Climate change is making droughts hotter and more intense. Even in the face devastating wildfires sweeping through California, Greece, and even the Arctic Circle, many still refuse to acknowledge the impacts of climate change over the years.

A new study conducted by researchers from the University of California Irvine shows how heat waves and drought are connected, revealing that dry, hot months in the summer are only getting hotter and drier due to climate change.

The results, published in the journal Science Advances, show that the increased devastation of wildfires, the long stretches of record-breaking heat waves, and an increase in droughts and weather extremes are not random freak occurrences, but a stark forecast for the future.

During droughts, soil moisture and plant water stores are quickly used up causing vegetation to die off and watersheds to deplete.

The researchers found that in recent decades, temperatures during droughts are rising faster than in past years because of changes in atmospheric water vapor which only exacerbates drought conditions.

“Available soil moisture can remove surface heat through evaporation, but if the land is dry, there is no opportunity to transport it away, which increases the local temperature,” said Felicia Chiang, the lead author of the study. “Atmospheric conditions can influence soil, and we argue that they’re shaping the temperatures we experience during droughts.”

The researchers analyzed temperature and precipitation data collected through the 20th century and discovered that areas in the United States prone to droughts warmed four times faster than regions in the southern and northeastern parts of the country.

Warmer temperatures mean more droughts and heat-waves which increases the risk of wildfires.
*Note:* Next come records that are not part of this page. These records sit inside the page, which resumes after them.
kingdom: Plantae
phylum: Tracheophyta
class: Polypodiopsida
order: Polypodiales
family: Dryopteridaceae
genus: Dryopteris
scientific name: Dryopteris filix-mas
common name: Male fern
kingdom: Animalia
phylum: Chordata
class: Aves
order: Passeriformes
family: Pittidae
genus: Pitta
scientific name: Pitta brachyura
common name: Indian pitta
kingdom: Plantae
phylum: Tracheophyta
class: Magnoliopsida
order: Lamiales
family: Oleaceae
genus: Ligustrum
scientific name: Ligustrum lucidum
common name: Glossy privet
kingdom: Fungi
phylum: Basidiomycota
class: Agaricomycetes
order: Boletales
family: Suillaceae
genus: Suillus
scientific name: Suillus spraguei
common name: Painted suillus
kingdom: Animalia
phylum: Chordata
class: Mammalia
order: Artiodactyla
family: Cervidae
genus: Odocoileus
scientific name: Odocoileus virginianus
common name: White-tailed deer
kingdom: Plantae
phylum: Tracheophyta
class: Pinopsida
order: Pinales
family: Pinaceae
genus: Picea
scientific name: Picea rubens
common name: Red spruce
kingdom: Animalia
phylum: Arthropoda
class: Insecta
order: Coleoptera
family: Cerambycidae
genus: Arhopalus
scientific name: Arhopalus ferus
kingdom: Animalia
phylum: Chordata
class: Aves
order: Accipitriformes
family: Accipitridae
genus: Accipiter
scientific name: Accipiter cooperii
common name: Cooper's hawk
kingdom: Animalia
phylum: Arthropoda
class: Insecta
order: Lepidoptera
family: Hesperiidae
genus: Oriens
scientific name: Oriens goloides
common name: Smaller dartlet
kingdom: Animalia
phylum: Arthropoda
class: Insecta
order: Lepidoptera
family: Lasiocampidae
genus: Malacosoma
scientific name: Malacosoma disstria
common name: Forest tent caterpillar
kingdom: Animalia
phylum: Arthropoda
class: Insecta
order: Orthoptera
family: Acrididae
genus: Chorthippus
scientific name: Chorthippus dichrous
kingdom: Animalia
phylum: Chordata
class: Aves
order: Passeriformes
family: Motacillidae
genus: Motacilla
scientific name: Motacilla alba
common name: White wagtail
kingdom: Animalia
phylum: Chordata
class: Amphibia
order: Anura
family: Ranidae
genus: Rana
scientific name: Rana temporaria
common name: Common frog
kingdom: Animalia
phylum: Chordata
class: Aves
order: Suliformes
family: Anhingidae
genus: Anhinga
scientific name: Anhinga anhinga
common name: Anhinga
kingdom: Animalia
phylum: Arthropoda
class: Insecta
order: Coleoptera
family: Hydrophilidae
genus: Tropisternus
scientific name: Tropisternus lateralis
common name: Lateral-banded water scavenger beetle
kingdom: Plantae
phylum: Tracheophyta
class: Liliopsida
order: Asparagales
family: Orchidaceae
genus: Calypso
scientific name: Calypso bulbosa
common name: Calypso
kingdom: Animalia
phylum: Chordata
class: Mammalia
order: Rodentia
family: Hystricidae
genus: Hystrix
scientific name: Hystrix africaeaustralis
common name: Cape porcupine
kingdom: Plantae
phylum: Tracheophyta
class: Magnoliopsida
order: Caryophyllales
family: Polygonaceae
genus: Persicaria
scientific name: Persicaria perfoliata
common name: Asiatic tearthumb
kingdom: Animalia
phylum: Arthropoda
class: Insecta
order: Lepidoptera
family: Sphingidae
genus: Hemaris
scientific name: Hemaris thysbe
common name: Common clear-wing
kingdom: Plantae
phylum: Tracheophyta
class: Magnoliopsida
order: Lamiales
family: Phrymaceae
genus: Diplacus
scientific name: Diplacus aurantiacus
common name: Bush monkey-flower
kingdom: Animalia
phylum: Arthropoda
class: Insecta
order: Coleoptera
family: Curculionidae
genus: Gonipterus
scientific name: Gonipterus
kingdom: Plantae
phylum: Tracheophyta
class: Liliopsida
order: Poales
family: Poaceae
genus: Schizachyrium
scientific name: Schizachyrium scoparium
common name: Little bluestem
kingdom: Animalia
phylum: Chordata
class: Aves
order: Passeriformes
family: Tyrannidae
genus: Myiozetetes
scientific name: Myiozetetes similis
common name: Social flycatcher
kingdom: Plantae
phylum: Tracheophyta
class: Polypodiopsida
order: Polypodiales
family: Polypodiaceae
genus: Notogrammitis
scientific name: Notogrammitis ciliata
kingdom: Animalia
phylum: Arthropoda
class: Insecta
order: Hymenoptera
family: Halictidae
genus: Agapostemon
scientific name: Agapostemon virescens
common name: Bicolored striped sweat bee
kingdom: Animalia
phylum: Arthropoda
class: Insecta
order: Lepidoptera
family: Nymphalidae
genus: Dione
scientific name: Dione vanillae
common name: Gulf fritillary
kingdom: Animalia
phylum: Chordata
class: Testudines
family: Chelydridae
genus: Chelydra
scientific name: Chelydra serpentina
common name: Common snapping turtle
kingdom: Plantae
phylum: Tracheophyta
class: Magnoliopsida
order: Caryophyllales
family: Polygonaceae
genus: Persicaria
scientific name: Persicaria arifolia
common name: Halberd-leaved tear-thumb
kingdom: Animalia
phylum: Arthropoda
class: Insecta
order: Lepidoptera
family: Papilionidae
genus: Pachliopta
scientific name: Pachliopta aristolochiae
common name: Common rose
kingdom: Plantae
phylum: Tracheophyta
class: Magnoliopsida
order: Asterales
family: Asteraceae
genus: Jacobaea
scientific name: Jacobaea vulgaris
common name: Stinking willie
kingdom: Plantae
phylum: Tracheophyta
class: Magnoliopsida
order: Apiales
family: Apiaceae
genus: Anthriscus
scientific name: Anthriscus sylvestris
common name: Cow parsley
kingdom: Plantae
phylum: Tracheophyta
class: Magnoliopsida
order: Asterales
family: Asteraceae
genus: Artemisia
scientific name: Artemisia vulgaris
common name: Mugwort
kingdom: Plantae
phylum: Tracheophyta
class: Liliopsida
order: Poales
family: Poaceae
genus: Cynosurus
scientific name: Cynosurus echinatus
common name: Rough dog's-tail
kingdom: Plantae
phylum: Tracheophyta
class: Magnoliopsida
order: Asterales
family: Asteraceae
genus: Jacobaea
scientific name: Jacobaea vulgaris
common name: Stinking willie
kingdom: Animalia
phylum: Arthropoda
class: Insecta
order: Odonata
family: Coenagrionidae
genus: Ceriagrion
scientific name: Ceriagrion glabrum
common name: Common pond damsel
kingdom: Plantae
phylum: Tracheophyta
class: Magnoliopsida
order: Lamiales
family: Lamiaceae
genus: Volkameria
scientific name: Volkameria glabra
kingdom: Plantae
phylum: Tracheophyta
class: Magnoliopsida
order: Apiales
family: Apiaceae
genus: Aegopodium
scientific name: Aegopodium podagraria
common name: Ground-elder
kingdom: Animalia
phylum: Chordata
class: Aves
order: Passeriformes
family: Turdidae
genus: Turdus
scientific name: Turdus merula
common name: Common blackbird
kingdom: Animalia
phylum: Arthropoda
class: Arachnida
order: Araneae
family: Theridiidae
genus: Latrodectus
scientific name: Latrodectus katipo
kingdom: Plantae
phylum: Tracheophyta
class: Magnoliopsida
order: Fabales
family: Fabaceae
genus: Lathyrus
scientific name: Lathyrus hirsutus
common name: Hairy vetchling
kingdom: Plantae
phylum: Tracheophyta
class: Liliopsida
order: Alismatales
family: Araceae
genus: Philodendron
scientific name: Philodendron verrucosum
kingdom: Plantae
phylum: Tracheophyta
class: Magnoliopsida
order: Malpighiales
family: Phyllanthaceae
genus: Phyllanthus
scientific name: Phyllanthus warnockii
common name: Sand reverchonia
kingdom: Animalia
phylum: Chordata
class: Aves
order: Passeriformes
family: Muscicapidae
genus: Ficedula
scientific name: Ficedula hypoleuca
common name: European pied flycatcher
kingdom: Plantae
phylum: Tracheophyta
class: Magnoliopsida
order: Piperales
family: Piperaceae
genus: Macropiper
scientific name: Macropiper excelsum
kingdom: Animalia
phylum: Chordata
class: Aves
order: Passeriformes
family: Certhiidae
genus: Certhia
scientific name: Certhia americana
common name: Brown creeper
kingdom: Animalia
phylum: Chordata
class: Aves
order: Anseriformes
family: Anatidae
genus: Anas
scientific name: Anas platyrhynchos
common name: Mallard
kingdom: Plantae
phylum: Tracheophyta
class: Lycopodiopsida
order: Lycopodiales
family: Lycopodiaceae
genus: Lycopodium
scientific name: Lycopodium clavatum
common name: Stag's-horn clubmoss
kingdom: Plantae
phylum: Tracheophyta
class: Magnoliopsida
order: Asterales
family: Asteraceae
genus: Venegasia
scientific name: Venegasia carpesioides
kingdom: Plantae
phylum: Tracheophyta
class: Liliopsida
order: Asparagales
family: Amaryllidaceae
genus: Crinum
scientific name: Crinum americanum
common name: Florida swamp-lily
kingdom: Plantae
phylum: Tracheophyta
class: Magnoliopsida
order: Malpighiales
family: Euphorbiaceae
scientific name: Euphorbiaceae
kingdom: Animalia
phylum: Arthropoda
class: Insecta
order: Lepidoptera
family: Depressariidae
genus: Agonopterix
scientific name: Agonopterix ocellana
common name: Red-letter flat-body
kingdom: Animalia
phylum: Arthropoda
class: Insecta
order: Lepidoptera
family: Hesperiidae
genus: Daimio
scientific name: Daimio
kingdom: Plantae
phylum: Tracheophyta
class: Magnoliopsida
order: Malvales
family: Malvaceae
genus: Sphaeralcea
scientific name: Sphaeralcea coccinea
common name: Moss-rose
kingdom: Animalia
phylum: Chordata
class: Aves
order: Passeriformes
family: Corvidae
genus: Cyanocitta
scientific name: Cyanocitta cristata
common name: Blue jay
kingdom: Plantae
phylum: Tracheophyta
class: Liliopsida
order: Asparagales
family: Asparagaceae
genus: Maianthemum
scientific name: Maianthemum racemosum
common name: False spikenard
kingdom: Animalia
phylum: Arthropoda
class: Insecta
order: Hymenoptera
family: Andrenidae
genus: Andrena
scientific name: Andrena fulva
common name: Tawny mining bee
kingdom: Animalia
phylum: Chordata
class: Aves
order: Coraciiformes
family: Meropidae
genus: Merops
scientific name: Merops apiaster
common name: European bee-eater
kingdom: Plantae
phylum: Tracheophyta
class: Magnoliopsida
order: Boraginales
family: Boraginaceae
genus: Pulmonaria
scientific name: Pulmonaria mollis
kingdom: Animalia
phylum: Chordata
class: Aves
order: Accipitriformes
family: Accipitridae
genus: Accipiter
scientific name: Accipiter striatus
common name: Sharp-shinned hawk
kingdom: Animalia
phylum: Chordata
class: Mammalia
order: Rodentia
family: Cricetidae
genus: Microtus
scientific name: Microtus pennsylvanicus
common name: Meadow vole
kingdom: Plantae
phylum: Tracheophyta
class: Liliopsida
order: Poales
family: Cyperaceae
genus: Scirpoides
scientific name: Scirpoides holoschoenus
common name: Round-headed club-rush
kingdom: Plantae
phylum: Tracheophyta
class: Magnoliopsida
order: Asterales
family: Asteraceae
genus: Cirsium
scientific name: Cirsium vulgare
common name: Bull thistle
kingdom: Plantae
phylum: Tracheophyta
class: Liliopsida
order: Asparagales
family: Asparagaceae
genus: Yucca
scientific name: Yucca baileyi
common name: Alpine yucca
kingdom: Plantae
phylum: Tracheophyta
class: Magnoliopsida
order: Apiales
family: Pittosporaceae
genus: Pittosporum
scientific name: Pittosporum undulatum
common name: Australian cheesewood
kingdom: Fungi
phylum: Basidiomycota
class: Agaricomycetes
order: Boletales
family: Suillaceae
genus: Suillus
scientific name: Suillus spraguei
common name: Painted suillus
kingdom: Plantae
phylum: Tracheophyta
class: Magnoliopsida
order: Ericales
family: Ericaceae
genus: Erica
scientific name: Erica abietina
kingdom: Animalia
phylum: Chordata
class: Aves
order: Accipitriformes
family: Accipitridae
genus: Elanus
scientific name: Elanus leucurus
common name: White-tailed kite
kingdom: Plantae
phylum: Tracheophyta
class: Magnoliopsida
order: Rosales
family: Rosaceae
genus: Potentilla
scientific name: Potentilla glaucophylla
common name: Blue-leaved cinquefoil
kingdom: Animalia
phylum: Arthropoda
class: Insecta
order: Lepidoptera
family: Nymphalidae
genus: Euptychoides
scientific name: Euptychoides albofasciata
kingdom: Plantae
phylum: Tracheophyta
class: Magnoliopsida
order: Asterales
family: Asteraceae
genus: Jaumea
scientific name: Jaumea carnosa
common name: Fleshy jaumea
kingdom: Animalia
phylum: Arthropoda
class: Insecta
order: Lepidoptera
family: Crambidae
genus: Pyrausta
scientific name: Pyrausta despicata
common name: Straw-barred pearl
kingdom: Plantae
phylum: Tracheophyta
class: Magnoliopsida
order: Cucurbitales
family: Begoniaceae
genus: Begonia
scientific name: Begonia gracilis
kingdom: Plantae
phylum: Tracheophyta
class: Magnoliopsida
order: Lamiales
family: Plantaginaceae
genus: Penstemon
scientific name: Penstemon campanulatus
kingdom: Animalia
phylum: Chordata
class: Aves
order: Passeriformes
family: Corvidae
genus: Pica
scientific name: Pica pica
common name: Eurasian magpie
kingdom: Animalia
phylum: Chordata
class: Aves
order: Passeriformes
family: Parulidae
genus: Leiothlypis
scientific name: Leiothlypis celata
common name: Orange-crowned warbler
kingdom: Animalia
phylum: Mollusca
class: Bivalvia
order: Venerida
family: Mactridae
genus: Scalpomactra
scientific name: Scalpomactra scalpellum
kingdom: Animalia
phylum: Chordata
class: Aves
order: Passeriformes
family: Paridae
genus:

This is a well-documented pattern we have seen around the world in recent years.

“Heat waves and droughts have significant impacts on their own, but when they occur simultaneously, their negative effects are greatly compounded,” said Amir AghaKouchak, a co-author of the study. “Both phenomena, which are intensifying due to climate warming, are expected to have increasingly harmful consequences for agriculture, infrastructure, and human health.”

The study explains exactly how droughts and climate change are interconnected and that unless more is done to mitigate climate change, we will only see an increase in extreme weather events, heat waves, droughts and with it devastating wildfires.

“The observed escalation in the number and intensity of wildfires is likely caused by the increase in frequency of hot droughts,” said AghaKouchak. “We need to bolster our resiliency against these threats to protect our population health, food supply and critical infrastructure.”